I have some data (text files) that is formatted in the most uneven manner one could think of. I am trying to minimize the amount of manual work on parsing this data.
Sample Data :
Name Degree CLASS CODE EDU Scores
--------------------------------------------------------------------------------------
John Marshall CSC 78659944 89989 BE 900
Think Code DB I10 MSC 87782 1231 MS 878
Mary 200 Jones CIVIL 98993483 32985 BE 898
John G. S Mech 7653 54 MS 65
Silent Ghost Python Ninja 788505 88448 MS Comp 887
Conditions :
- More than one spaces should be compressed to a delimiter (pipe better? End goal is to store these files in the database).
- Except for the first column, the other columns won't have any spaces in them, so all those spaces can be compressed to a pipe.
- Only the first column can have multiple words with spaces (Mary K Jones). The rest of the columns are mostly numbers and some alphabets.

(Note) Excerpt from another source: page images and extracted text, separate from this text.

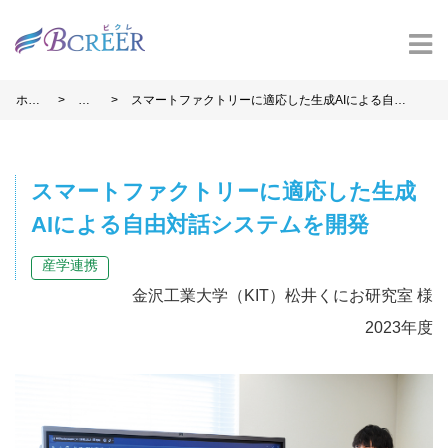
>
>
ホー
事
スマートファクトリーに適応した生成AIによる自由
ム
例
対話システムを開発
スマートファクトリーに適応した生成
AIによる自由対話システムを開発
産学連携
金沢工業大学（KIT）松井くにお研究室 様
2023年度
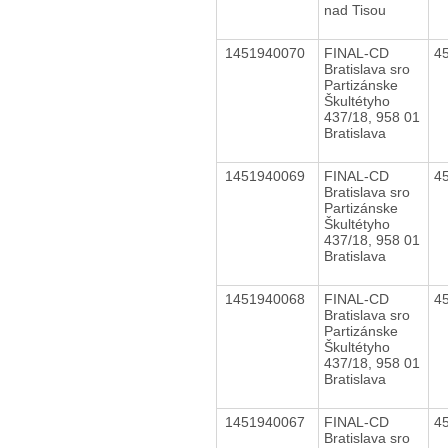
nad Tisou
1451940070
FINAL-CD
4
Bratislava sro
Partizánske
Škultétyho
437/18, 958 01
Bratislava
1451940069
FINAL-CD
4
Bratislava sro
Partizánske
Škultétyho
437/18, 958 01
Bratislava
1451940068
FINAL-CD
4
Bratislava sro
Partizánske
Škultétyho
437/18, 958 01
Bratislava
1451940067
FINAL-CD
4
Bratislava sro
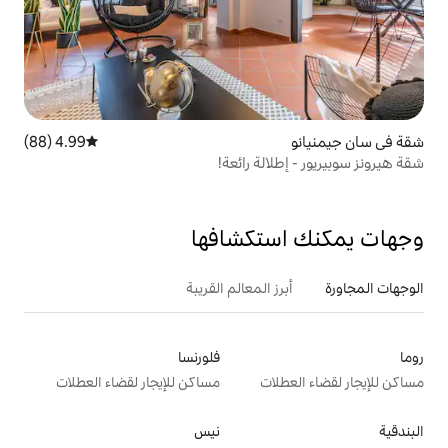
4.99 (88)
متوسط التقييم 4.99 من 5، 88 مراجعات
لة رائعة!
تكشافها
 المعالم القريبة
فلورنسا
ت
مساكن للإيجار لقضاء العطلات
نيس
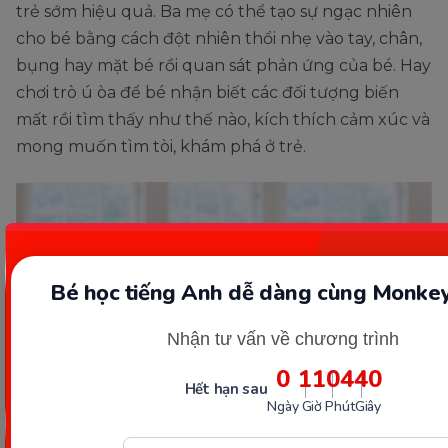
trẻ sớm hiệu quả. Ba mẹ có thể tạo sự ngạc nhiên
cho bé bằng cách đột nhiên thổi nhẹ vào tay, chân,
bụng hay mặt bé rồi quan sát phản ứng của bé. Hay
chơi trò ú òa để bé nhận biết các đối tượng biến
mất rồi tìm thấy như thế nào, kích thích cảm xúc và
mong muốn tìm tòi, khám phá ở trẻ.
Bé học tiếng Anh dễ dàng cùng Monkey
Nhận tư vấn về chương trình
0
11
04
38
Hết hạn sau
Ngày
Giờ
Phút
Giây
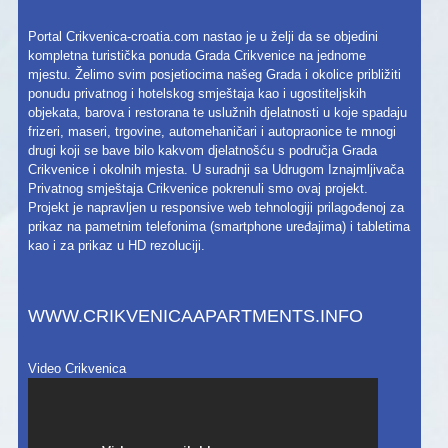
Portal Crikvenica-croatia.com nastao je u želji da se objedini
kompletna turistička ponuda Grada Crikvenice na jednome
mjestu. Želimo svim posjetiocima našeg Grada i okolice približiti
ponudu privatnog i hotelskog smještaja kao i ugostiteljskih
objekata, barova i restorana te uslužnih djelatnosti u koje spadaju
frizeri, maseri, trgovine, automehaničari i autopraonice te mnogi
drugi koji se bave bilo kakvom djelatnošću s područja Grada
Crikvenice i okolnih mjesta. U suradnji sa Udrugom Iznajmljivača
Privatnog smještaja Crikvenice pokrenuli smo ovaj projekt.
Projekt je napravljen u responsive web tehnologiji prilagođenoj za
prikaz na pametnim telefonima (smartphone uređajima) i tabletima
kao i za prikaz u HD rezoluciji.
WWW.CRIKVENICAAPARTMENTS.INFO
Video Crikvenica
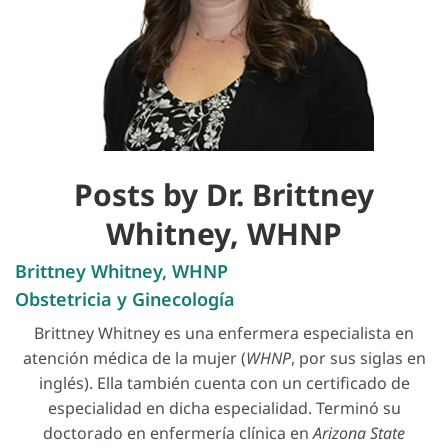
Posts by Dr. Brittney
Whitney, WHNP
Brittney Whitney, WHNP
Obstetricia y Ginecología
Brittney Whitney es una enfermera especialista en
atención médica de la mujer (
WHNP
, por sus siglas en
inglés). Ella también cuenta con un certificado de
especialidad en dicha especialidad. Terminó su
doctorado en enfermería clínica en
Arizona State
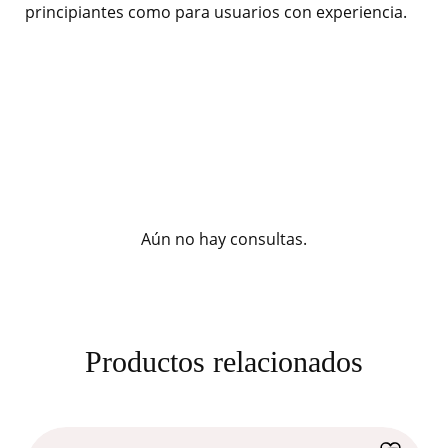
principiantes como para usuarios con experiencia.
Aún no hay consultas.
Productos relacionados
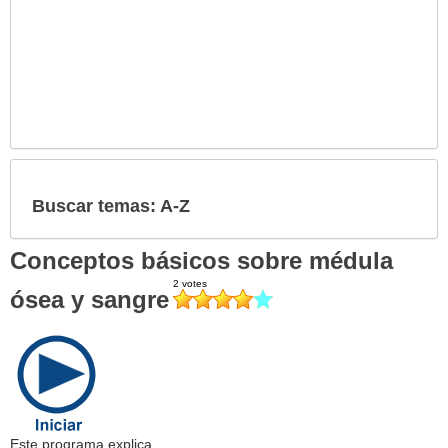
Buscar temas: A-Z
Conceptos básicos sobre médula
ósea y sangre
Este programa explica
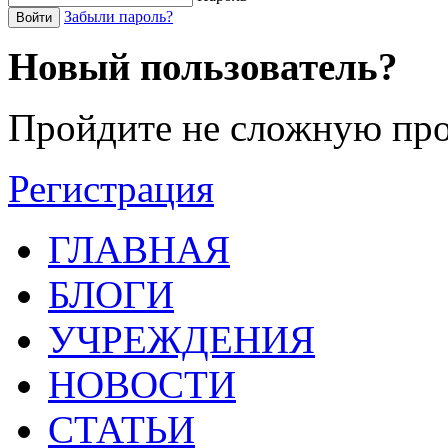
Забыли пароль?
Войти
Новый пользователь?
Пройдите не сложную про
Регистрация
ГЛАВНАЯ
БЛОГИ
УЧРЕЖДЕНИЯ
НОВОСТИ
СТАТЬИ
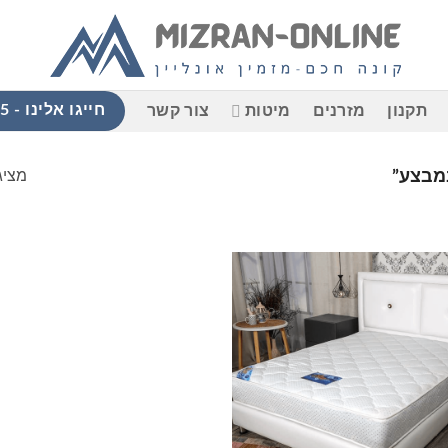
חייגו אלינו - 058-765-9965
תקנון
מזרנים
מיטות
צור קשר
מציג
במבצע”
הוסף
למוצרים
שאהבתי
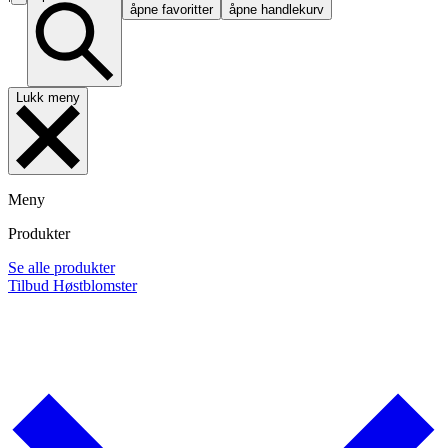
åpne favoritter
åpne handlekurv
Lukk meny
Meny
Produkter
Se alle produkter
Tilbud
Høstblomster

- First and second columns are both strings. They almost always have more than one spaces between them, so that is how we can differentiate between the 2 columns. (If there is a single space, that is a risk I am willing to take given the horrible formatting!).
- The number of columns varies, so we don't have to worry about column names. All we want is to extract each column's data.
Hope I made sense! I have a feeling that this task can be done in a oneliner. I don't want to loop, loop, loop :(
Muchos gracias "Pythonistas" for reading all the way and not quitting before this sentence!